As for why… it's physics. Classical physics says that a particle is in a specific location at a specific time. That works very well when you want to calculate the trajectory of a planet in a solar system. It doesn't work when you want to calculate the trajectory of a subatomic particle. It turns out that a better model of physics is that a particle has a presence density: it's all over the universe, but almost all of it is concentrated in a tiny zone. Similarly, a photon's polarization is not just a direction, but a density (which is more or less the same as a probability distribution): there's a certain proportion of it in every direction. And this is still a lie-to-children — more accurately, the density is a complex number.

Obtaining results from a quantum computer involves summing the density functions of many qubits. It's kind of like adding $$n$$ numbers between $$0$$ and $$1$$ and getting a conclusive result if the sum is either close to $$0$$ or close to $$n$$, except with more complex math.

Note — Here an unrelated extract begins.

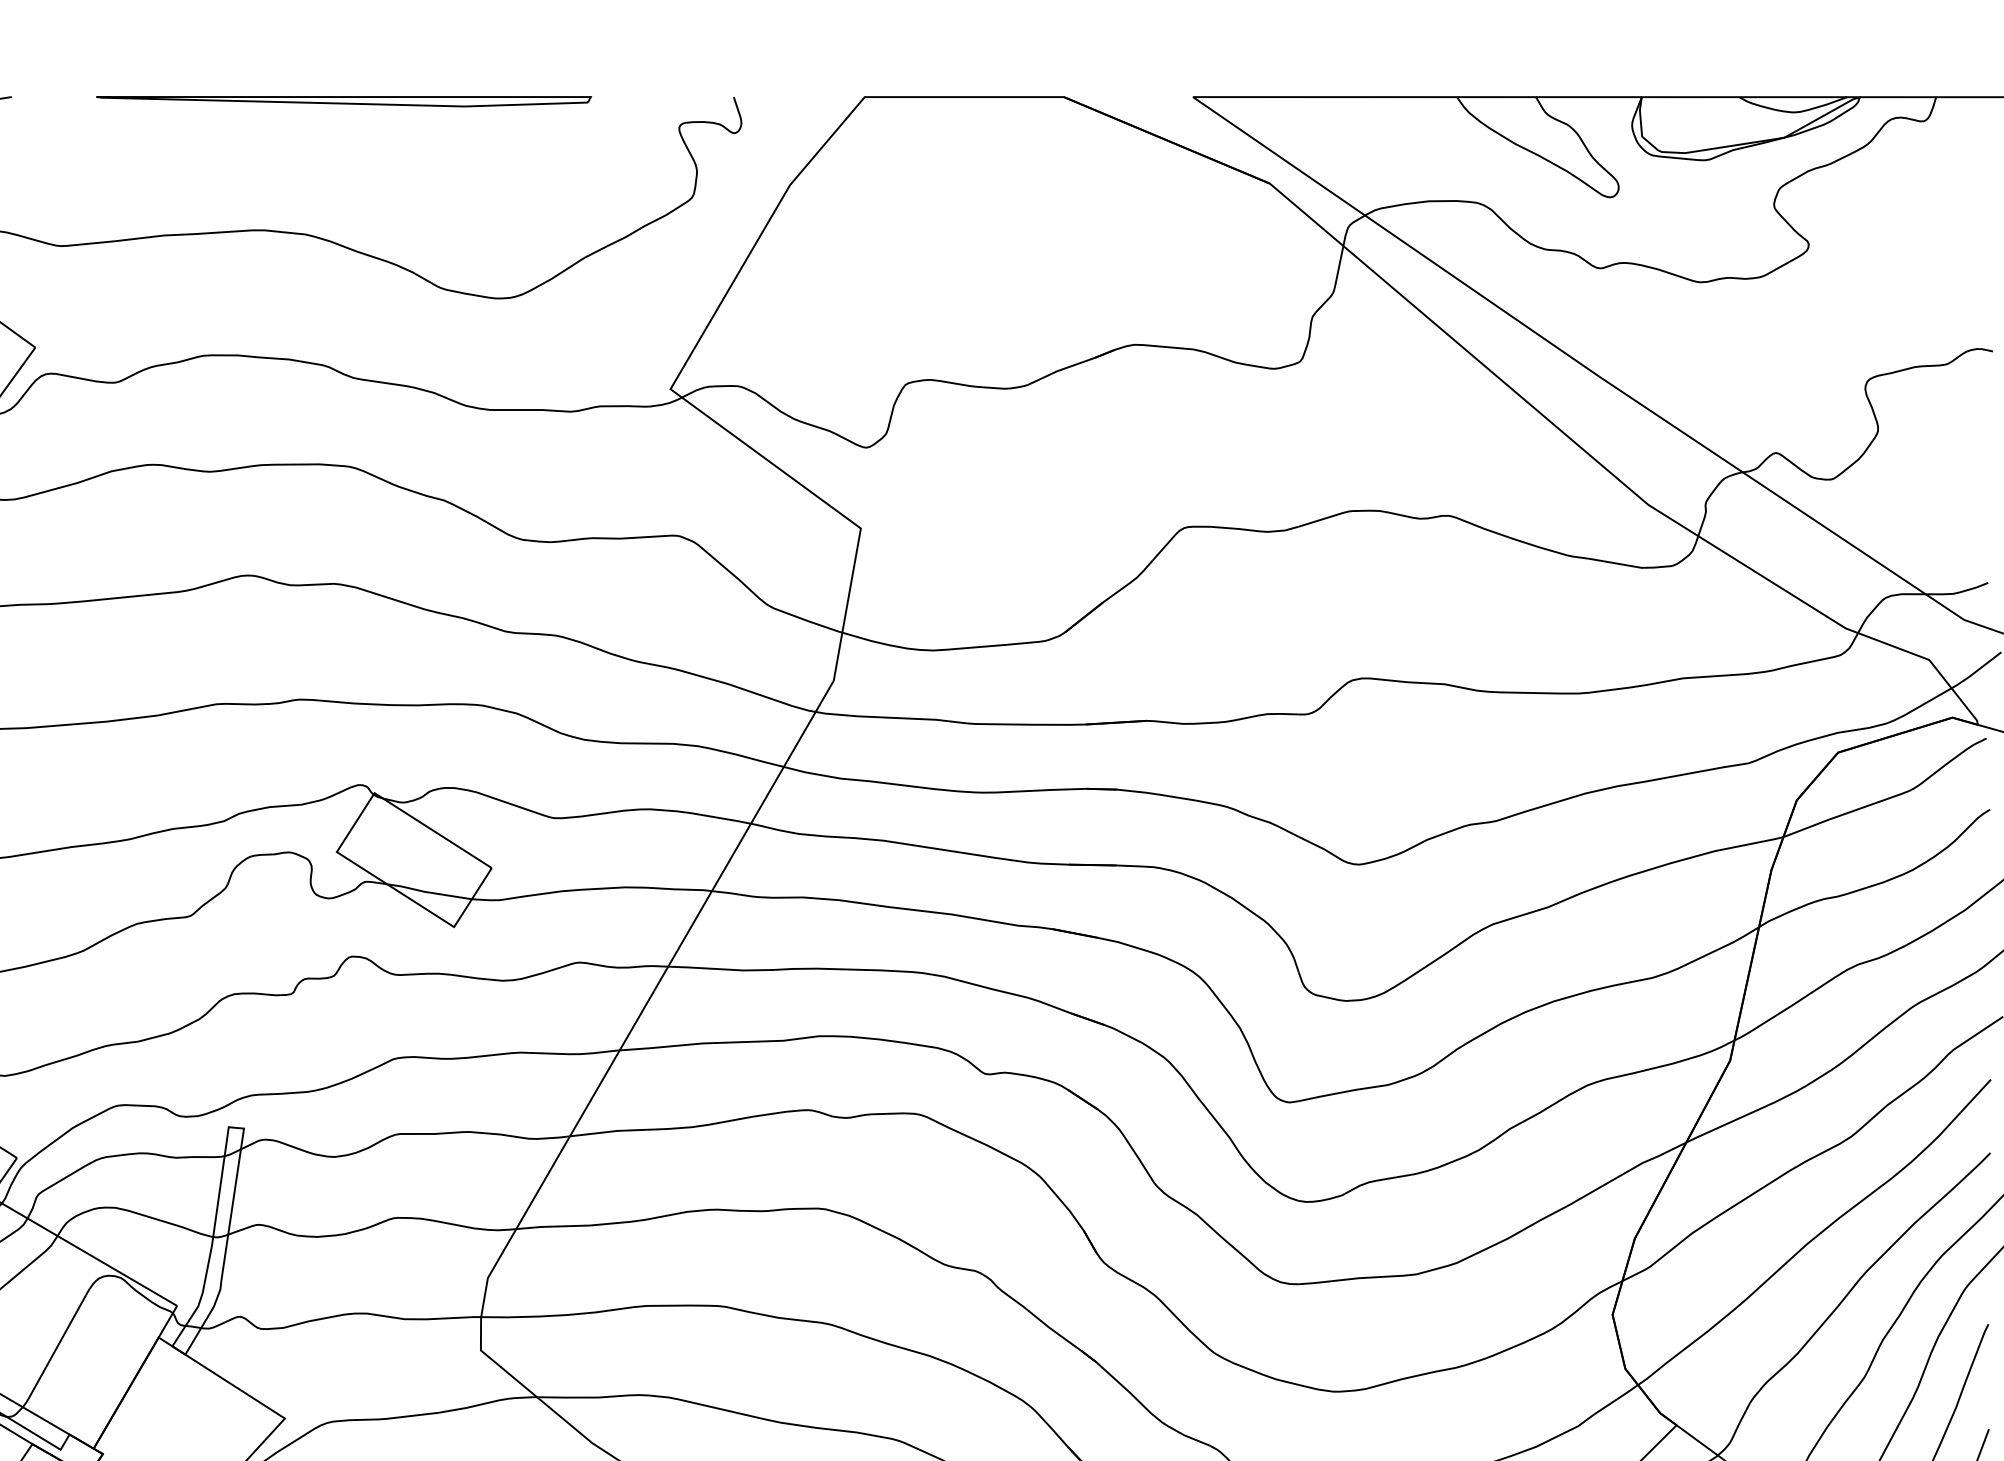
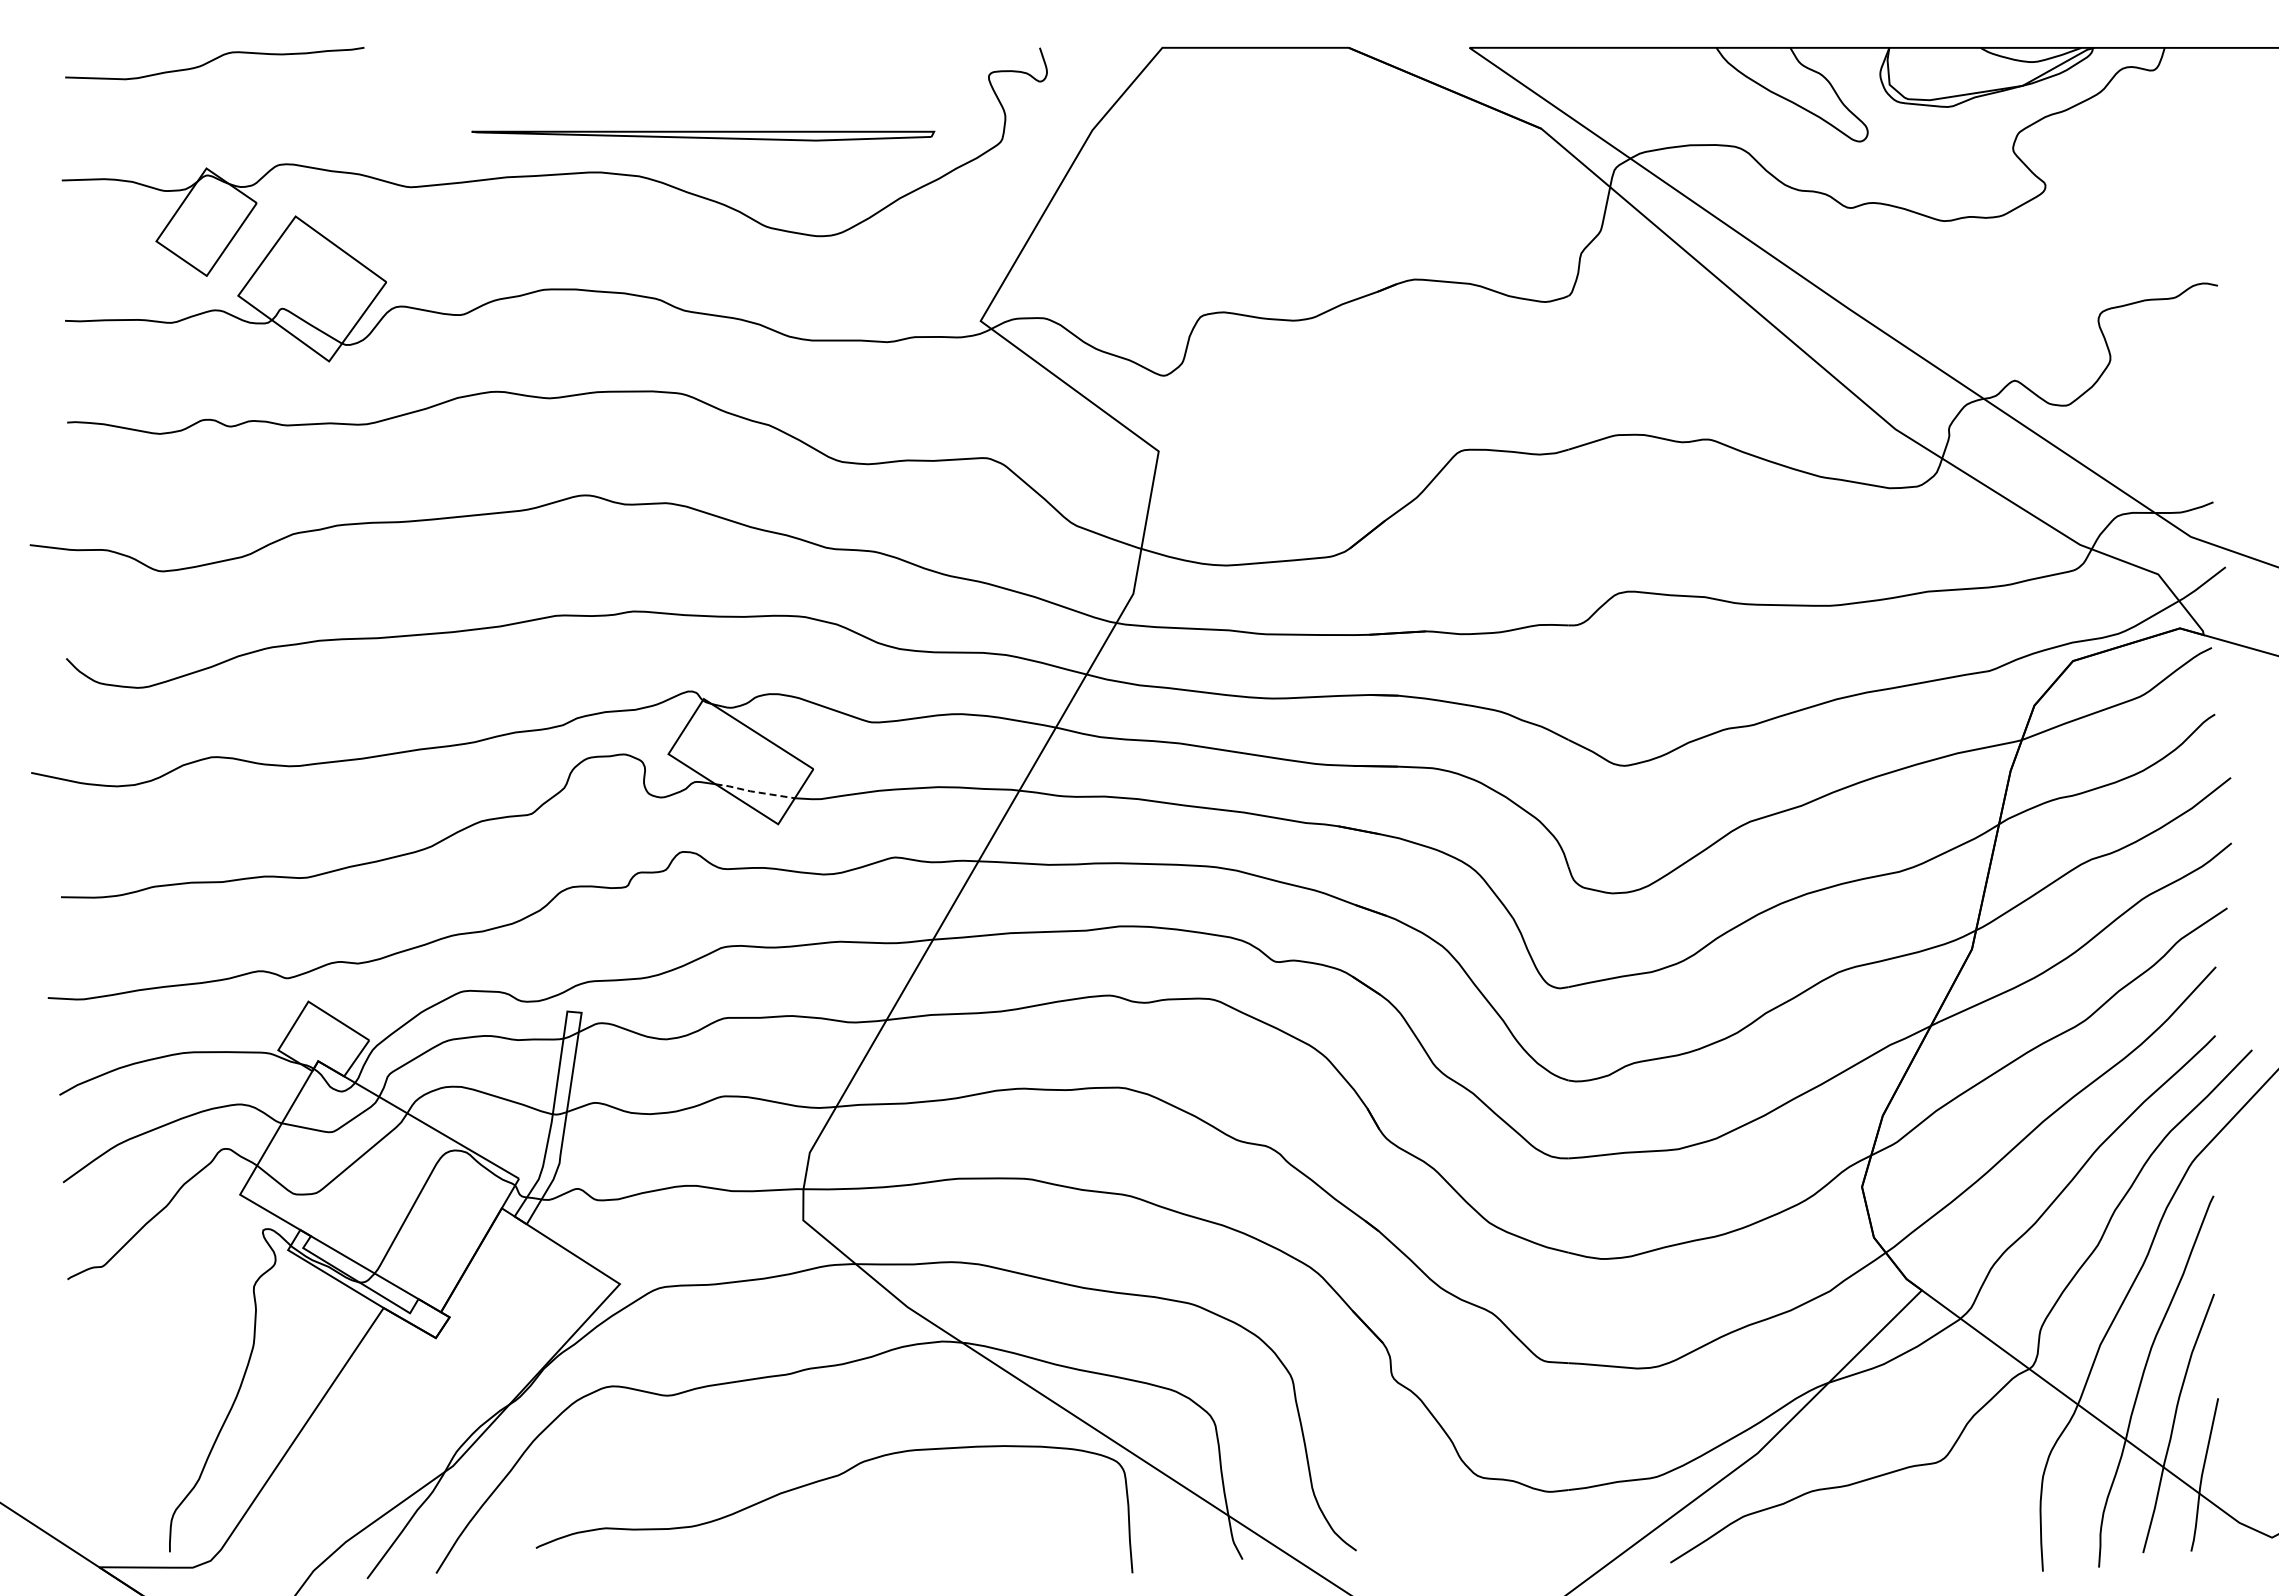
part: (344, 101) -> (703, 135), moved
line: (428, 892) -> (754, 791), solid -> dashed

Recommended reading: “The talk” by Scott Aaronson and Zach Weinersmith

• It's not "values between 0 and 1"; the essence of "quantum" is that states are discrete. Rather, it partly has each of the discrete values. Aug 13 at 18:53
• @chrylis-cautiouslyoptimistic- Yes, it's a function (which takes different values at different points) and not just one number. The values aren't between 0 and 1, indeed, that's another lie-to-children — they're complex numbers. Aug 13 at 19:01
• I did not knew "The talk". It's a MUST.
– fgrieu
Aug 14 at 18:32